Missing from the OPRF coaches’ plea for lights in the stadium was any consideration for the people living across Linden Avenue from those proposed lights. As someone with no personal stake in this issue, it is precisely their view that I believe the village must give disproportionate weight in this decision.

The coaches’ letter made this even clearer to me. Their argument for lights was, well, light. They gave no compelling reasons for the costly investment, and certainly none for the disruption that such a change in the character of this neighborhood with increased evening traffic and illumination would bring. The coaches trotted out a couple clichés: “Why should OPRF student-athletes not also enjoy ‘those things that are best?'” and “We respectfully ask our village to help us compete with other schools on a ‘level playing field.'” Perhaps they would not sound so silly, but I have watched a few softball games between OPRF and Proviso West that makes it very clear that lights have nothing to do with being the best. Or leveling a field.

Given the lack of any truly compelling reason for such an innovation, simple standards of justice require that the interests of stadium’s neighbors be given priority. It is clear, if the coaches’ arguments are the best that can be made, that no one will suffer any hardship if lights never shine on the OPRF stadium. Yet I can’t help but think that the neighbors will bear a burden that few of us would want to assume. I, for one, know that I would not want such a thing to happen across the street from my house.

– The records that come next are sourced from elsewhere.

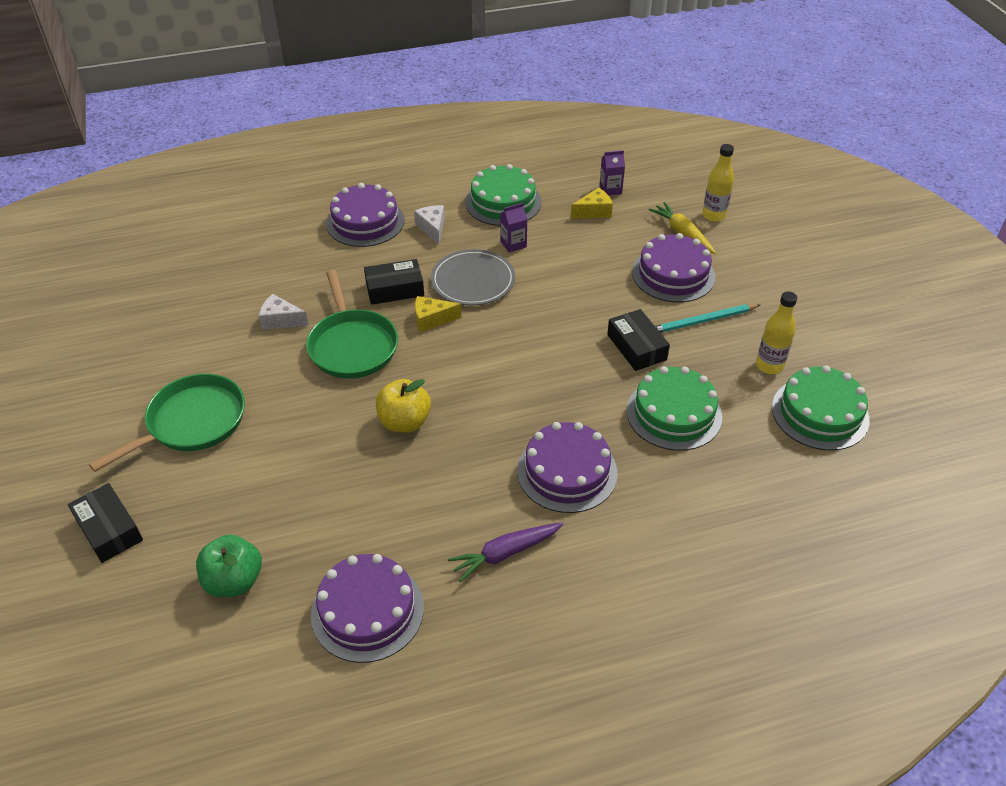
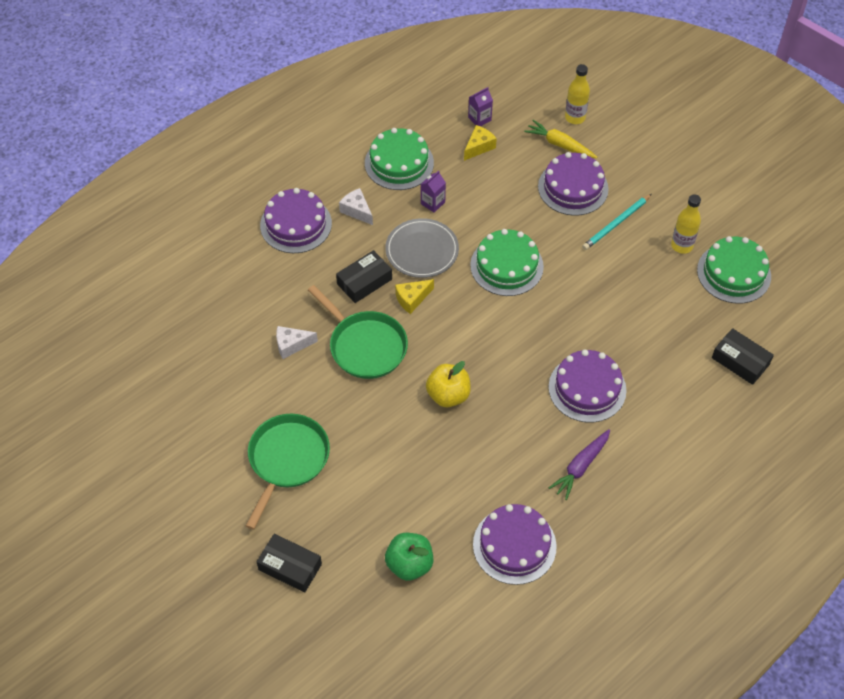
camera: 25 degrees left, 10 degrees up
(636, 347) = (580, 265): black box -> black box (740, 361)
(674, 413) = (635, 312): green cake -> green cake (506, 266)

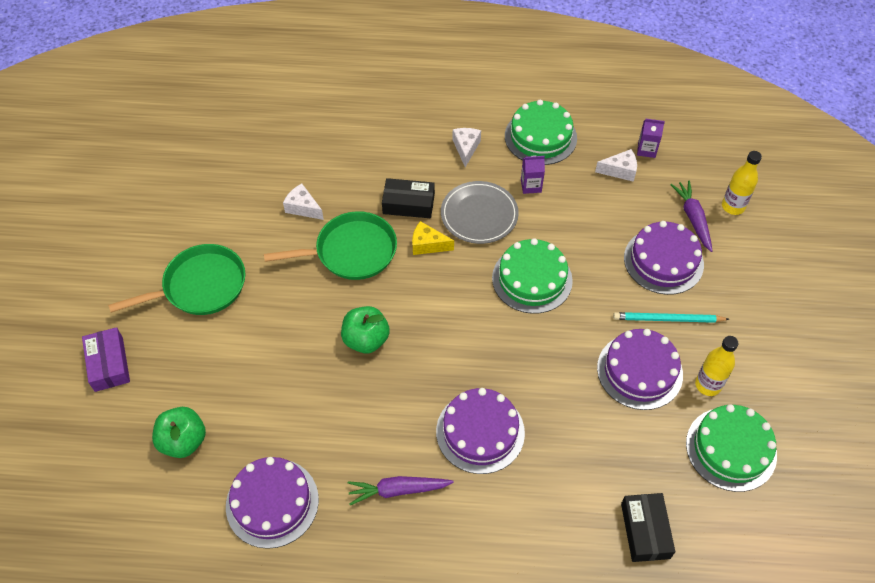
camera: 45 degrees right, 0 degrees up
(290, 567) = (109, 364): black box -> purple box
(296, 224) = (410, 125): purple cake -> purple cake (639, 371)
(365, 346) = (352, 251): green pan -> green pan turned 105 degrees counterclockwise
(448, 395) = (366, 340): yellow apple -> green apple
(479, 147) = (620, 171): yellow cheese -> white cheese
(559, 144) = (693, 218): yellow carrot -> purple carrot

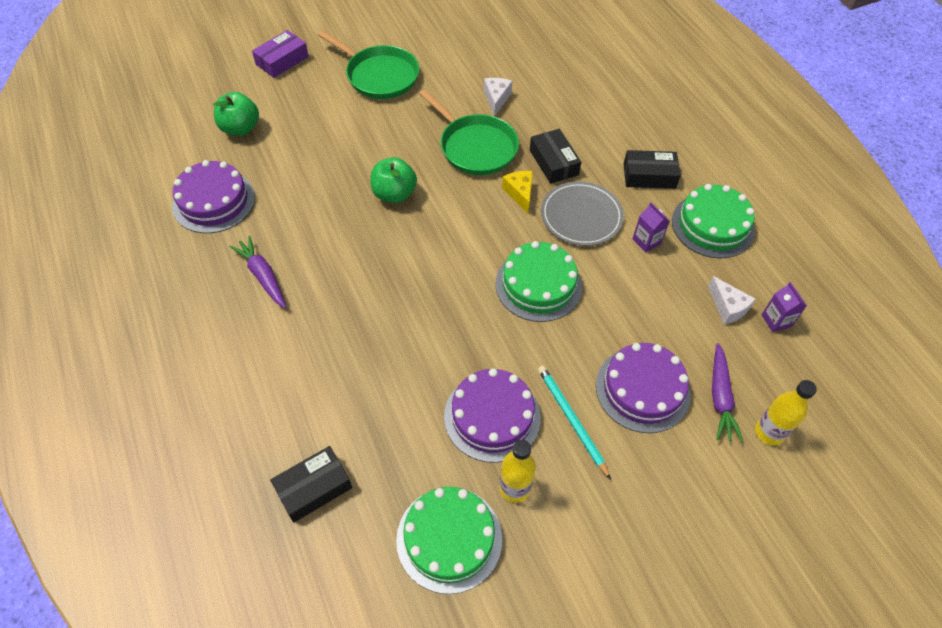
camera: 60 degrees right, 0 degrees up
(466, 148) = (649, 176): white cheese -> black box
(480, 432) = (349, 311): purple cake -> none
(693, 218) = (720, 397): purple carrot -> purple carrot turned 135 degrees clockwise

I am also not sure that the true impact is widely known. One local paper reported: “Only varsity football games would be allowed under the lights, and up to two night games for boys’ and girls’ soccer, lacrosse and girls’ field hockey games. The lights would be turned off at 8 p.m.” Yet the coaches’ letter referred to practices, as well, and three or four nights in the Fall when 8 p.m. would not be closing time. How many nights are we talking about over what period? It seems to me likely that every weeknight in October and the first half of November will be candidates for illuminated practice or games.

Now, if I am wrong, and the neighbors agree with the coaches, let them shine–as long as no tax money is used to put them into place or maintain them.

Having said that, I am sure that the booster club could find better ways to spend this money, ways that would not seriously disrupt the lives of neighbors of the high school, and would also truly enhance the lives of the OPRF student-athletes.